Там был Кайерад Хаэл, полностью погруженный в воду, в нескольких секундах от утопления; и там целовал светящийся скипетр Малаброн — измученный, сомневающийся Малаброн, на ее глазах превращающийся в казенсийца, такого же, как и она сама. Теперь их Мастер должен сделать то же самое — но сохранятся ли его раны в кит-форме? И, если сохранятся, выживет ли он?
Кайерад Хаэл поднес скипетр к губам. И тут кит, который был Малаброном, рванулся вперед, сомкнул свои хищные зубы на скипетре — и руке их мастера, —укусил, и мир погрузился в полную темноту.
Глава 32. МЯТЕЖНИКИ
8 умбрина 941
178-й день из Этерхорда
Война между Плапп Пирс и Бернскоув Бойс приняла новый оборот, когда Круно Бернскоув однажды утром проснулся в своей постели (его банда соорудила ему маленькую кровать из ворованных досок, набив матрас сеном, украденным у коров; он был слишком важен, чтобы спать в гамаке; кроме того, у Дариуса Плаппа была кровать), и нашел отрубленную руку, болтающуюся в шести дюймах над его лбом.

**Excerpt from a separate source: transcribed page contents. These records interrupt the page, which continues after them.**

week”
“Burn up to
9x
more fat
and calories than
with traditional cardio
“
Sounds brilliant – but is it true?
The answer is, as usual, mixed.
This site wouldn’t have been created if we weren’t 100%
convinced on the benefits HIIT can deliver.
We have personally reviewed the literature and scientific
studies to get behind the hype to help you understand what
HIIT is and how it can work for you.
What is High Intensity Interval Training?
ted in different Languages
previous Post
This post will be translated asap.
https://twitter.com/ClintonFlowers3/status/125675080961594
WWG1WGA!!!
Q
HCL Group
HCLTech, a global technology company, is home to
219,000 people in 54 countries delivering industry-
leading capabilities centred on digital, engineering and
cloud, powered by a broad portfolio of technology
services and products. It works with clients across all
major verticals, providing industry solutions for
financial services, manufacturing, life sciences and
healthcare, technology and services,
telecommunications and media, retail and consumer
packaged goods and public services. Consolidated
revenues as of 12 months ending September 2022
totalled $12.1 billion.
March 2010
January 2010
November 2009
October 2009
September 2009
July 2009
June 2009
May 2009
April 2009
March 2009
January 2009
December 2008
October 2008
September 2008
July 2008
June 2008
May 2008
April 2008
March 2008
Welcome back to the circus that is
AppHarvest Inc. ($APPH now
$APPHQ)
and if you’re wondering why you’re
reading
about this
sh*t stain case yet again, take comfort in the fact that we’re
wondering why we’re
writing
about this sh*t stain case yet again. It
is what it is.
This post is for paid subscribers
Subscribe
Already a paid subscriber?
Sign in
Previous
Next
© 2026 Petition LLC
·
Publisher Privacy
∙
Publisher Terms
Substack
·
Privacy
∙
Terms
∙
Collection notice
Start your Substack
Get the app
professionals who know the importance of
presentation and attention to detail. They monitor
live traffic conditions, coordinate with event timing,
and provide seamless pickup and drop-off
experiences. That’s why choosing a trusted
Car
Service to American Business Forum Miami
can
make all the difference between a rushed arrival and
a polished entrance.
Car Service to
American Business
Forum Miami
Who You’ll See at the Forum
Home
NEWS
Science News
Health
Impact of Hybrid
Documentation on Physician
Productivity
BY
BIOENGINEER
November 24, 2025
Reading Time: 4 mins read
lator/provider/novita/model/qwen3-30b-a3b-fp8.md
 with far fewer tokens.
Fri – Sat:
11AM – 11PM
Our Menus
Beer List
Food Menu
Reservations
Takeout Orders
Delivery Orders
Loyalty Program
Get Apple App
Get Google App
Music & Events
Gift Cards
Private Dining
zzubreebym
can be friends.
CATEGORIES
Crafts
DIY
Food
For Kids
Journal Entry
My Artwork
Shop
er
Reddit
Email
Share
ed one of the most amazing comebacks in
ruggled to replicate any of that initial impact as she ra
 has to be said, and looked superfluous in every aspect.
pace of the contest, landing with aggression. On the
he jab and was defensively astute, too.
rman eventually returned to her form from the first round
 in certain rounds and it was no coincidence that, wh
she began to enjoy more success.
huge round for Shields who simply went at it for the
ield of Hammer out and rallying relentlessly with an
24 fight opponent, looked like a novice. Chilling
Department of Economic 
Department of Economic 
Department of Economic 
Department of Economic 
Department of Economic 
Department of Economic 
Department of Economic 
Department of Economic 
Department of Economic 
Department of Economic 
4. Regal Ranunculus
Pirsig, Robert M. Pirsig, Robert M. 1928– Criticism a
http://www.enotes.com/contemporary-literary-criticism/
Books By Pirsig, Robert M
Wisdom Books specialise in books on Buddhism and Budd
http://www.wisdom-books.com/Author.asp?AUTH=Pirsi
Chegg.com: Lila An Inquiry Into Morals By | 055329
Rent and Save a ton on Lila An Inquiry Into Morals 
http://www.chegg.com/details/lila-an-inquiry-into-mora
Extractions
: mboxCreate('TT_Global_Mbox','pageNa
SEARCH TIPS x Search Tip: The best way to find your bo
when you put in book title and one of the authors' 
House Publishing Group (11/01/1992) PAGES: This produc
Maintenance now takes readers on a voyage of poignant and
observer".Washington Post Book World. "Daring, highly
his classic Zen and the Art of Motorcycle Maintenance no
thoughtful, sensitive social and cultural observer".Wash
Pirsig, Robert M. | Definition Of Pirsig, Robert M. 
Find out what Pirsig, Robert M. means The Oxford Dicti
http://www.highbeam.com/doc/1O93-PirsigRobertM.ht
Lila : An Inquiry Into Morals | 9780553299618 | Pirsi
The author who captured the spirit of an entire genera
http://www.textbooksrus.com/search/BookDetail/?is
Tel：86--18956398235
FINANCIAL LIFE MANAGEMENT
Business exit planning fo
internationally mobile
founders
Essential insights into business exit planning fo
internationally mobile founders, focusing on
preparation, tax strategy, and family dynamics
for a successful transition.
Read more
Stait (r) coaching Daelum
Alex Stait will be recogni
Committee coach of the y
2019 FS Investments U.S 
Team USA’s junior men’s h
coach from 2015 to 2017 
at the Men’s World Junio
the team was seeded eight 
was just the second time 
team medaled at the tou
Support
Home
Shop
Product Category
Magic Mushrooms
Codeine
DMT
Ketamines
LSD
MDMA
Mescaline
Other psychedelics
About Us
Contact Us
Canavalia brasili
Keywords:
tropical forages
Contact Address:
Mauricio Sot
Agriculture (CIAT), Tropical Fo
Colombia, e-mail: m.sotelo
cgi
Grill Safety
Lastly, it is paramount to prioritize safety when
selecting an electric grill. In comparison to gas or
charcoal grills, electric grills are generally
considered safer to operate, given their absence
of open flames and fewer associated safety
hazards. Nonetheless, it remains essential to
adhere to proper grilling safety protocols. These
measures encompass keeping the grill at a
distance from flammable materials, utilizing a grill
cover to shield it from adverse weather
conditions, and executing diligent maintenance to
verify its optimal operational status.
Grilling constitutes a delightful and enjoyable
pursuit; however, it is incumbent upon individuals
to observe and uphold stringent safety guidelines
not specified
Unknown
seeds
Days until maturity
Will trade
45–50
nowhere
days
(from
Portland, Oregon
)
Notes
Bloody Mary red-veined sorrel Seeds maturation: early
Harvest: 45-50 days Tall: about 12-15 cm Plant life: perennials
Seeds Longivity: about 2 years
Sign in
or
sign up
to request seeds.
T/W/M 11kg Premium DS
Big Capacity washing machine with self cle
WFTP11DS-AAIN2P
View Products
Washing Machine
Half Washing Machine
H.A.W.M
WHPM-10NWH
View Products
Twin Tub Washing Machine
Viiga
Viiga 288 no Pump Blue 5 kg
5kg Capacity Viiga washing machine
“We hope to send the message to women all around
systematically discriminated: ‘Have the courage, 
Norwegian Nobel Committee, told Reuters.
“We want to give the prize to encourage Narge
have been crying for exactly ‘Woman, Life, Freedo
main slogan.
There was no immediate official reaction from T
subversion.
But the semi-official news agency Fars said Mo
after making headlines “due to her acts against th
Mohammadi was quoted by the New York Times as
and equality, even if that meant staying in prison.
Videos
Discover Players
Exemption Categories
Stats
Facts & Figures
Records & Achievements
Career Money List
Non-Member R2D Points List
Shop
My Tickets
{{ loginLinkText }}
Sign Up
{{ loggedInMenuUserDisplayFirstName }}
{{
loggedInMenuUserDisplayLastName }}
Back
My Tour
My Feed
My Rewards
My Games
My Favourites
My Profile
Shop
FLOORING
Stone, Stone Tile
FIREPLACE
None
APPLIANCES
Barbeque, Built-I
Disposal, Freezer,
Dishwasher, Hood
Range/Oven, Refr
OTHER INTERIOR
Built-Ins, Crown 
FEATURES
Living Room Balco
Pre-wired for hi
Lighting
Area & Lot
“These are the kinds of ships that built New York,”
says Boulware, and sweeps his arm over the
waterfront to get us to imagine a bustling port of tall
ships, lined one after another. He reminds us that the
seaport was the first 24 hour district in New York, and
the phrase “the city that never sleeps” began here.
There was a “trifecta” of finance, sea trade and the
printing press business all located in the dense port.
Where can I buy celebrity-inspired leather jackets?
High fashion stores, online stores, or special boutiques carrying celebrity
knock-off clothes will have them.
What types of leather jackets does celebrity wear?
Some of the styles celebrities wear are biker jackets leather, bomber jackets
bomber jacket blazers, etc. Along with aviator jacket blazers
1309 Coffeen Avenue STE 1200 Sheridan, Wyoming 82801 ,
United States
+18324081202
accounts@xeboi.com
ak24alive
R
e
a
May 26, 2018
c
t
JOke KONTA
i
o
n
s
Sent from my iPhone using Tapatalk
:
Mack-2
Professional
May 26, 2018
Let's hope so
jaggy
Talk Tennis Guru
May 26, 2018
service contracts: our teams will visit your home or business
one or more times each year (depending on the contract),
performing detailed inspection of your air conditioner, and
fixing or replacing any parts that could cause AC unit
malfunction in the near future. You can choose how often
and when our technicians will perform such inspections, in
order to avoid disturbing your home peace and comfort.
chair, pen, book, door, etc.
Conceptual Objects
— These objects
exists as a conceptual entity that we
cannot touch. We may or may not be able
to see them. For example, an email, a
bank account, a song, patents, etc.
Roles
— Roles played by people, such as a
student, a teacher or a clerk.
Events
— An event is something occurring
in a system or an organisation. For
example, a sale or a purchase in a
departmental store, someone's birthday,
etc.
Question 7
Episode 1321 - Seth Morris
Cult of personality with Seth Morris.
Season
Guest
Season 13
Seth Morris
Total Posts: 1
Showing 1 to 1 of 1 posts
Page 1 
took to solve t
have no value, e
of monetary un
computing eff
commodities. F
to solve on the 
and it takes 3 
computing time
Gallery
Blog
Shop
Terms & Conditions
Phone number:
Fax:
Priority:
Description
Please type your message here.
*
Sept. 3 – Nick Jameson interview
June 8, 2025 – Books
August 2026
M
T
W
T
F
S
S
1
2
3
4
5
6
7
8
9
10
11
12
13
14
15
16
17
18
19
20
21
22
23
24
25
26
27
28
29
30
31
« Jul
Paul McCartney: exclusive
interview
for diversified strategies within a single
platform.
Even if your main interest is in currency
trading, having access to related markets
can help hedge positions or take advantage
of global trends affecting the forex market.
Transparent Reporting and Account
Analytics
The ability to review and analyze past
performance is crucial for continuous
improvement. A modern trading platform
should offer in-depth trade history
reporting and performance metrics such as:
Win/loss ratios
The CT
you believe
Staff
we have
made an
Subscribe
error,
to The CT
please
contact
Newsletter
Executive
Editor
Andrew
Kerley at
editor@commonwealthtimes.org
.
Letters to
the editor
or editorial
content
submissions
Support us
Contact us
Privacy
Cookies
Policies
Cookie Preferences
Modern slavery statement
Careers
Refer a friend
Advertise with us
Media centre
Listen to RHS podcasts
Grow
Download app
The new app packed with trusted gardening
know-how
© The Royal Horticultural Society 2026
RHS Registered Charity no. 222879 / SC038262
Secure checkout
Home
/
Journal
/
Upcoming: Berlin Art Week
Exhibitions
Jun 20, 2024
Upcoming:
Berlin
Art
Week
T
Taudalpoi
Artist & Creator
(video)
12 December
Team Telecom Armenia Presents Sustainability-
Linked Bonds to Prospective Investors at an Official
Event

Она была черной и иссохшей и, казалось, манила его согнутым, как у трупа, пальцем. На другом пальце сидело кольцо Бернскоув Бойс. Круно издал недостойный визг, и по всей жилой палубе Плапп ответили ему улюлюканьем и свистом.
В происхождении руки не было никакой тайны. Одного из Бернскоув Бойс, убитого во время шторма, изувечили в хирургической пристройке до того, его тело отдали морю. Преступление было совершено в отместку за ограбление трех погибших из Плапп Пирс. Оставалось непонятным только одно: где рука провела предыдущие двадцать пять дней.